Freitag, 5. April 2013

Happy Birthday Circle Up!!!

Regulators are busy putting their final touches on the JOBS Act. By then Circle Up operates as a broker dealer. They are doing transactions under the regulations of the SEC. They are positioned as a crowdfunding firm. SEC regulation allows them at best to accept up to 35 non-accredited investors (accredited investors have a minimum $200,000 a year salaries. Now they are celebrating their first anniversary.

WWD on April 17, 2012


FUNDS AVAILABLE: It can pay for emerging consumer products companies to be crowd pleasers. CircleUp, an online crowd-funding platform launching Wednesday, is connecting companies generating $1 million to $5 million in annual sales with potential investors to raise $100,000 to $1 million in growth equity. Co-founder and chief executive officer Ryan Caldbeck said 150 up-and-coming companies have already contacted CircleUp and noted of particular interest to CircleUp are personal care, retail and apparel businesses. “A huge pain point for these companies is taking the time to go around and do hundreds of investor meetings and tell the same story over and over again,” said Caldbeck, who previously worked at TSG Consumer Partners and Encore Consumer Capital. “We enable you to reach a much bigger audience because there are literally hundreds of accredited investors on our site.”
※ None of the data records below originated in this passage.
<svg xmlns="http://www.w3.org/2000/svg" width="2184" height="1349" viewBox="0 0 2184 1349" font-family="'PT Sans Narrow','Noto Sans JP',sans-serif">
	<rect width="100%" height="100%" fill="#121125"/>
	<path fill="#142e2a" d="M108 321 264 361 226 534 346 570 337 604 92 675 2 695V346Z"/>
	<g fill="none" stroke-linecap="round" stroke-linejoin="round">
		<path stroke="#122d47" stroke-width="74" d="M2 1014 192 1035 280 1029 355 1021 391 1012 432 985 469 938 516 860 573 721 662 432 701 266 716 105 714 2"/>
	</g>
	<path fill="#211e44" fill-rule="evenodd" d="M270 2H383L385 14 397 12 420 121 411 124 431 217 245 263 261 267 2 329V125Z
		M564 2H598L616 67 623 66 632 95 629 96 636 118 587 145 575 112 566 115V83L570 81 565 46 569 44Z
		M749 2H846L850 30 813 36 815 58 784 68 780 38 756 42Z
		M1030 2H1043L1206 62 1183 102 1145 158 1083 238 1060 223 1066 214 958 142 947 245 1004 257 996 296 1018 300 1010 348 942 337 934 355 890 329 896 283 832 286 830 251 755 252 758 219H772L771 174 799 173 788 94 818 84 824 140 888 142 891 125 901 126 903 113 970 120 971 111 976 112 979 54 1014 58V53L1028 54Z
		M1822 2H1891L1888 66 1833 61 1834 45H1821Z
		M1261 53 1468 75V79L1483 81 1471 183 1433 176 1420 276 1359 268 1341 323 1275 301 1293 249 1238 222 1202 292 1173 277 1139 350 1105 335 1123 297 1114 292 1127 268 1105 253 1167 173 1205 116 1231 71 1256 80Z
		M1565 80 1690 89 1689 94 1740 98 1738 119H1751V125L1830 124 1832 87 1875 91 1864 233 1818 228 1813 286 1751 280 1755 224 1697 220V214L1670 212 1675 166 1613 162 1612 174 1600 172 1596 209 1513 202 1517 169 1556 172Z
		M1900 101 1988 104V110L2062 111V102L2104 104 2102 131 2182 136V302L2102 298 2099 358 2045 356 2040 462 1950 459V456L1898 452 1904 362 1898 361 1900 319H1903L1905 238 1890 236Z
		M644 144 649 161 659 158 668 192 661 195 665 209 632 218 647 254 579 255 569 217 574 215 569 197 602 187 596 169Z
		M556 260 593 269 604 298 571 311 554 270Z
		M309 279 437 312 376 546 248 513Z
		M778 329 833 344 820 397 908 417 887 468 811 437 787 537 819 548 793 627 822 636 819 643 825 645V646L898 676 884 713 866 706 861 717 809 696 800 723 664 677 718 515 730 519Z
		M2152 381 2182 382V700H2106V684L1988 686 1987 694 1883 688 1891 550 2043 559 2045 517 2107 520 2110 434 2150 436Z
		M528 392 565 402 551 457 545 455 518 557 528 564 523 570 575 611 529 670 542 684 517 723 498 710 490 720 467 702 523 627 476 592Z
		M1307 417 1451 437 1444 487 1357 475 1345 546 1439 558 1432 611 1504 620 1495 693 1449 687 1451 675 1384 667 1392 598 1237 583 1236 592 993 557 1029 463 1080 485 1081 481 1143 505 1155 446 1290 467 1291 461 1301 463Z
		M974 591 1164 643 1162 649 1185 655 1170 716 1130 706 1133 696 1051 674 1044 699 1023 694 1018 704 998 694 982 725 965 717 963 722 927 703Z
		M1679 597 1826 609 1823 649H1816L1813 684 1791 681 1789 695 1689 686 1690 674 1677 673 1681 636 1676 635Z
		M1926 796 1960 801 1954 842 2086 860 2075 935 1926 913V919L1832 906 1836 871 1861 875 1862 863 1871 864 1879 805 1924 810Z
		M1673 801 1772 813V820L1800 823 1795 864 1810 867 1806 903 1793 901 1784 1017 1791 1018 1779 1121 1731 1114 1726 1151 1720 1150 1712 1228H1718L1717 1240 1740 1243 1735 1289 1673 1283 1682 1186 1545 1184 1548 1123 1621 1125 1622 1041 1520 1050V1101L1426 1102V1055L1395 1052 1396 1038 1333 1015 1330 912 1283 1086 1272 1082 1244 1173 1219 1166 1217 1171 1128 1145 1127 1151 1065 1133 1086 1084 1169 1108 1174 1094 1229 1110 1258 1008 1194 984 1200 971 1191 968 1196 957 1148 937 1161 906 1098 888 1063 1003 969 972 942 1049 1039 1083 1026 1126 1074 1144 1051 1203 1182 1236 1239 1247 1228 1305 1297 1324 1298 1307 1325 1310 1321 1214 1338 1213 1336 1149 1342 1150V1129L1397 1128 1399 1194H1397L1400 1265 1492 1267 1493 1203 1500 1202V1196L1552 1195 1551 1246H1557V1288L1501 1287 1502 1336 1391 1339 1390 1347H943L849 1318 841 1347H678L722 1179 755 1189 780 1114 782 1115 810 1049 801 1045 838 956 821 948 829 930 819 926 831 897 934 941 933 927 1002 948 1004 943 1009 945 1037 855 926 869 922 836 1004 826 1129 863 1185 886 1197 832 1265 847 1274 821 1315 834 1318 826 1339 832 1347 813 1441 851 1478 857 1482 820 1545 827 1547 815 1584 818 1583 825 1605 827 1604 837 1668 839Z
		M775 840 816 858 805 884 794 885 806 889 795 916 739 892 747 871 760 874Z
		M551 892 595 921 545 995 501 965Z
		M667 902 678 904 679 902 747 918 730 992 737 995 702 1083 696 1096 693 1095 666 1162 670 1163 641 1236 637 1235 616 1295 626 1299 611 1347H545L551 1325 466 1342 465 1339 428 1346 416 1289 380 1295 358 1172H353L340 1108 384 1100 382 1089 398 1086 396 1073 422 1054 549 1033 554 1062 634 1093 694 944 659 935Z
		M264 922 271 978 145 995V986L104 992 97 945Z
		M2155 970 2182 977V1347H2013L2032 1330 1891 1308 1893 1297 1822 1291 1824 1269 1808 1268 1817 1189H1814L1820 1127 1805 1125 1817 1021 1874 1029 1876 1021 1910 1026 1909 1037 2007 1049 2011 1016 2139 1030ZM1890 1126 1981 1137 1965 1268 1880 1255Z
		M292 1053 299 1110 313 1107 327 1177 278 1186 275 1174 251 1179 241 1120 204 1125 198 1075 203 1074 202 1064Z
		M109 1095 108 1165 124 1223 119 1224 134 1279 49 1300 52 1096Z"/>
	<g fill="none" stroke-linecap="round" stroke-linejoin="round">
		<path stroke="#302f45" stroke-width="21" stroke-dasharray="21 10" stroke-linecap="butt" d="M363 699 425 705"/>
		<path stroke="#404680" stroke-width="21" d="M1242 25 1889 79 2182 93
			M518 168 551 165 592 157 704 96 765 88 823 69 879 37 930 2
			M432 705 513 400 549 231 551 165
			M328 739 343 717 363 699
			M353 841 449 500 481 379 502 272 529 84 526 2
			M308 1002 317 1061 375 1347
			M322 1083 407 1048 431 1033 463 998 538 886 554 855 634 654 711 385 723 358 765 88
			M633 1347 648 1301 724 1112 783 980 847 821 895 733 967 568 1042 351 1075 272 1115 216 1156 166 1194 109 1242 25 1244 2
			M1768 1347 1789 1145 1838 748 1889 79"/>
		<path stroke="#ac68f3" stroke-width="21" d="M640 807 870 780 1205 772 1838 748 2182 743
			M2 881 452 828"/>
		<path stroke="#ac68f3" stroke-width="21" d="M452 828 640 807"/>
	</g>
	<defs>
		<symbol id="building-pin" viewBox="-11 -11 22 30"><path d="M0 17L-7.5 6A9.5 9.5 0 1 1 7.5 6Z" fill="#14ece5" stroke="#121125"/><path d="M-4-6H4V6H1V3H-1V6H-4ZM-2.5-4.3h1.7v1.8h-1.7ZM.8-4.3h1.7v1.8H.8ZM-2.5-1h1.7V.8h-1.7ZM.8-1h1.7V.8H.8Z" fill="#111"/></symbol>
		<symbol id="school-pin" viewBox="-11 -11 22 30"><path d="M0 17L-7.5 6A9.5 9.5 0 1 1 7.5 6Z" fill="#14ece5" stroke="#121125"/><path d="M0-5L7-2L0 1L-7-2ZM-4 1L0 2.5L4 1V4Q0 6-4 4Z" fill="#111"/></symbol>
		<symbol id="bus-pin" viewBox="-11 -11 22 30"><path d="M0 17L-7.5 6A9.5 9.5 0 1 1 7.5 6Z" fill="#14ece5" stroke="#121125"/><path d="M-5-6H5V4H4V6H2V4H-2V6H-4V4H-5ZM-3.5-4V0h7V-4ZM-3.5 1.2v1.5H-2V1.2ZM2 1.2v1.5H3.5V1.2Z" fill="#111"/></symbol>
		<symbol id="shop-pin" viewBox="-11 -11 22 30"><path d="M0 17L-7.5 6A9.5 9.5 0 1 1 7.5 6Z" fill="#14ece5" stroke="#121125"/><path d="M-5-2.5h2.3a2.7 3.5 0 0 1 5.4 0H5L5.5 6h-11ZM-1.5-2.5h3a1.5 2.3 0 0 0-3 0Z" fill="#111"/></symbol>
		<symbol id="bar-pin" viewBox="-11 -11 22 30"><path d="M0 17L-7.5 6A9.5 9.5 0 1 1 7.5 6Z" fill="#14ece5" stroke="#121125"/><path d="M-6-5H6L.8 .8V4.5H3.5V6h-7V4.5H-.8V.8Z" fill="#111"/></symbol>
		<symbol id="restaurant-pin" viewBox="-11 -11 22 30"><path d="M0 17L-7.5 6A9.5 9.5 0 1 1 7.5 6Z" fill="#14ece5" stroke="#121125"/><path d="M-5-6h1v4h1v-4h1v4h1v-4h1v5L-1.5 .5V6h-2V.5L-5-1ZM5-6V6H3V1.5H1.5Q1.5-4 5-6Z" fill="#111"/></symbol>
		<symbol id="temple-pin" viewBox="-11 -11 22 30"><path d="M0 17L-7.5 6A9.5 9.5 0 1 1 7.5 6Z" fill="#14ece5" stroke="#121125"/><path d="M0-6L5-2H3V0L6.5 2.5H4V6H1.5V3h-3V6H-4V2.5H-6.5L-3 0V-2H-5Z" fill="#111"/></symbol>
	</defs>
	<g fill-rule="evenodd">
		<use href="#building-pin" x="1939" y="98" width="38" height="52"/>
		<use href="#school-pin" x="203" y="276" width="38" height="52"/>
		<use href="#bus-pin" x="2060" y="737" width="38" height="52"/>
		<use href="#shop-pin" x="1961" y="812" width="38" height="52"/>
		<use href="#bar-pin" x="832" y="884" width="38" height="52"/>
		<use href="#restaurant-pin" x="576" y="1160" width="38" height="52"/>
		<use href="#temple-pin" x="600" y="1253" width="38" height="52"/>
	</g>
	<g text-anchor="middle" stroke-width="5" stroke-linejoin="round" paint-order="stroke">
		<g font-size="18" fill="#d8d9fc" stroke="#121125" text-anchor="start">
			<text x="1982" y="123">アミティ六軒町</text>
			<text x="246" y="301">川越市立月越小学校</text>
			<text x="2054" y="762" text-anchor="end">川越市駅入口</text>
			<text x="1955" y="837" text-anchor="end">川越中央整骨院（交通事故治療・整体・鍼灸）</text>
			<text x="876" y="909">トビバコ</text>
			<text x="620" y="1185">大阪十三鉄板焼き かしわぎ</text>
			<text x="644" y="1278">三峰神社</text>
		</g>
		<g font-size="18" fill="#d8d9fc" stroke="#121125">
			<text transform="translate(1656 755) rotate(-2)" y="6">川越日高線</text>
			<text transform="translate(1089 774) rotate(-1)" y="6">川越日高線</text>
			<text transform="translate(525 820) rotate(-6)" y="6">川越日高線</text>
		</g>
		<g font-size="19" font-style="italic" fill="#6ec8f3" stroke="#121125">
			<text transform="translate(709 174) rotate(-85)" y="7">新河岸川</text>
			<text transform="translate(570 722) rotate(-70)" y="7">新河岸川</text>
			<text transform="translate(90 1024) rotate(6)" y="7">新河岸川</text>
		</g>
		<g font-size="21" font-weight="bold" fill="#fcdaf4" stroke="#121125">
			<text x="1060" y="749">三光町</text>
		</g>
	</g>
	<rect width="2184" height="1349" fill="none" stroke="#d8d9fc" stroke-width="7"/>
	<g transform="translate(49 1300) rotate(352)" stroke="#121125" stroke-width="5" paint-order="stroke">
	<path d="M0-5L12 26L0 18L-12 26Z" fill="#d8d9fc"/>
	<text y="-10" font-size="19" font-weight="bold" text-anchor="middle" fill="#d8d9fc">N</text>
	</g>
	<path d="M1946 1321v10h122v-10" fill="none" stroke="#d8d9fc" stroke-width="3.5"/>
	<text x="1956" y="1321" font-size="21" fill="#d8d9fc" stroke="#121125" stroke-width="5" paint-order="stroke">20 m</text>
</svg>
Accredited investors are required make $200,000 annually individually, $300,000 as a couple or have $1 million in assets, excluding primary residences. Businesses seeking to gain access to those investors via CircleUp must provide a business plan and financials, and submit to background checks. CircleUp will also feature videos by entrepreneurs talking about their companies, conferencing capabilities for those entrepreneurs to further discuss their visions with interested investors and post-deal investor relations assistance. CircleUp has received $1.5 million in angel funding from venture capital firm Maveron, former JP Morgan vice chairman of investment banking David Topper and other angel investors.

 In the press on April 2013



Companies that focus on consumer products use CircleUp to reach smaller investors to help fuel their companies.

CircleUp works with companies that have proven revenue streams, and are growing at a healthy clip. According to the funding platform, the average company that it rejects has $1.5 million in yearly revenue, and growth of around 50% per annum.

70% of the firms that it accepts onto its platform closed, with the average raise clocking in around $1 million. 6 of the 11 companies funded thus far have been owned by women. Finally, and most importantly, according to the firm, dollar flow through its crowdfunding conduit has doubled in the last 120 days.

Its next challenge will be to increase deal flow and round size with sacrificing quality, or risk investor burn out. Also, it needs a big, juicy exit to rest its hat on. 2013 is fresh yet, let’s see where CircleUp can get to by the end of the year. Read more at The Next Web



Circle Up About



CircleUp helps consumer entrepreneurs and investors do what they do, better. For years, we saw passionate consumer entrepreneurs struggle to find the support they need to grow their brand—to hire more employees, produce more product, and share their dream with more consumers. Consumer companies were often forced to reach out to friends and family—a long and often awkward process. At the same time, we saw investors that were passionate about these high-growth consumer product and retail companies, but didn't know how to get in touch with the entrepreneurs. We created CircleUp to make this process more efficient.

We believe Great entrepreneurs deserve funding from passionate investors. Technology allows for accredited investors to find, vet, and invest in companies in a new way. A community of investors, backing a company individually and collectively, can help a company grow beyond just the financial contribution. True investor diversification should include more than just public market investing.

What you get


Investors typically receive preferred shares issued directly by the company. These shares represent an ownership stake in the company. If the business is sold at some point, these shares entitle the owner to a percentage of what is earned in the sale of the business. In addition, if there is a dividend, you receive your share of the distribution. 

Investors holding shares of preferred stock are often paid out ahead of the holders of common stock on dividends or proceeds from a sale, up to a certain amount. When the 'preference' is equal to the amount the investor originally paid for the shares, the holders are said to have a ‘1x’ liquidation preference. 

In other cases, investors may receive common shares, or convertible debt in the company. The rights of these investors will differ from above. As always, please review the offerings documents carefully to understand the investment. If you have questions or concerns, be sure to consult your advisors.